Apparently there is such a thing as lift etiquette. For example, if you are just getting into one and see someone approaching from the corner of your eye, it is your bounden duty to wait for the person and grant him or her entry.

However, what gets my goat is groups who expect you to wait for a friend who hasn’t shown up yet. Eventually, after a long pause and no sign of the latecomer, they will tell you to go ahead while they wait. Why couldn’t they have made that decision a little earlier?

Another unwritten rule is to avoid eye contact unless of course you know the person. So, you stare at the wall or look in the mirror without making it obvious that you are checking out your hair. There are a few who have a Pavlovian response to a looking glass.
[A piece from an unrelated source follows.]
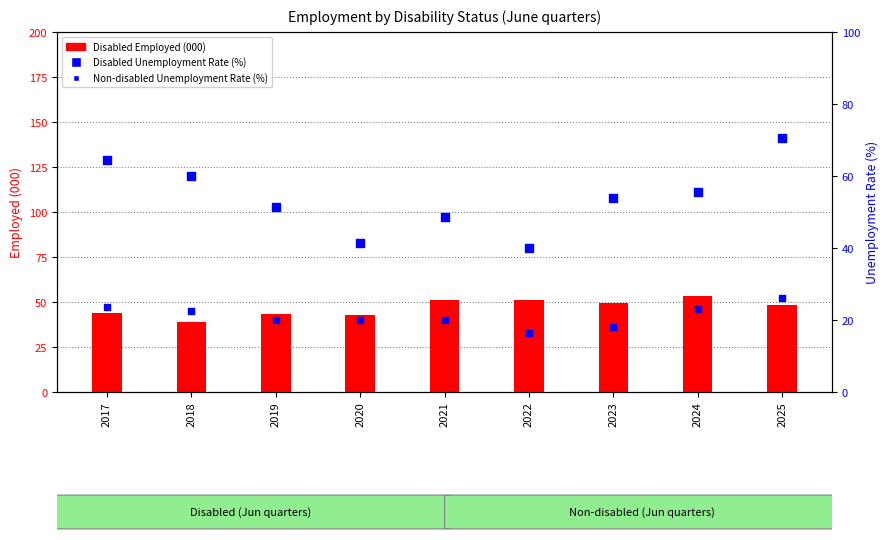

Which series has the largest Y range (max minus min)?

Disabled Unemployment Rate (%)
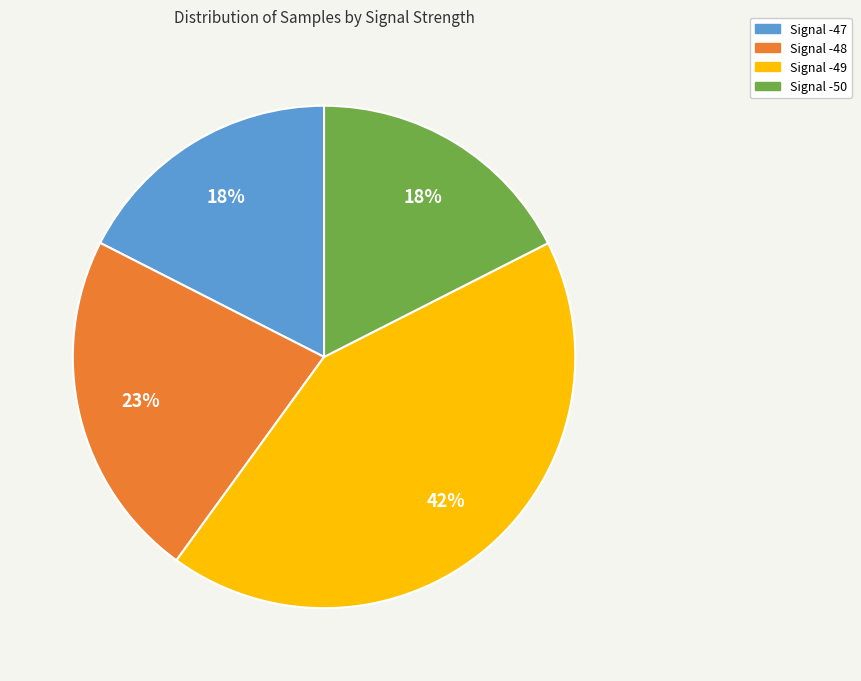

Is the sum of Signal -48 and Signal -49 greater than half?

Yes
Out comes the comb or fingers to run through the hair.

Sometimes, you forget the unwritten rule and your gaze inadvertently shifts to a face and as suddenly slides back to contemplation of the door or footwear of fellow passengers. Finding that there is nothing really to engage your attention, your glance collides with that of another. Your study of psychology brings to mind terms such as interpersonal proximity and its effects. But in simple terms, all you know is that it makes you feel slightly embarrassed. Being caught looking at someone else seems like an invasion of privacy. But what does one do when that face is too close for comfort?

Sometimes I suffer from amnesia when I enter these confined places. The door closes and I presume I have pressed the right button. After a while, I wonder why I haven’t reached my destination only to find that I am still on ground zero. Hastily jabbing the right button, I am relieved there is no one else there to witness my discomfort.

There is also the ignominy of getting off on the wrong floor just because everyone else is streaming out. This herd instinct can make you feel foolish as you slowly retreat and make your way back only to find the lift has left without you. As you wait there, you are bound to meet someone coming down and there are questions asked such as ‘what are you doing on this floor?’ You mumble an answer and get inside again. This time you make sure you get off at the right stop.

Have you noticed that whenever you are in a particular hurry, the lift seems to have disappeared. You keep jabbing the button impatiently as if that will make it appear sooner. Just as you contemplate taking the stairs and begin muttering under your breath about inconsiderate people who monopolise the lift, the lights come on and it appears. Breathing a sigh of relief at not having to exert yourself, you suddenly notice that it is full. Your joy is short-lived.

But, determined as you are, you squeeze in. The others make way reluctantly and you can almost hear their disapproval. Being thick-skinned helps. Ignoring the others, you stand your ground and try not to step on someone’s toes as you shift uncomfortably from foot to foot. The experience is the ultimate invasion of personal space but you have no choice. Somehow the ride seems longer than usual and, when the door opens next, you are desperate to get out, but realise you still have a few floors to go.

If, after reading this piece, you hesitate before a lift, I suggest taking the stairs instead. It is good for the health of your heart and guaranteed to help you avoid close encounters of the uncomfortable kind.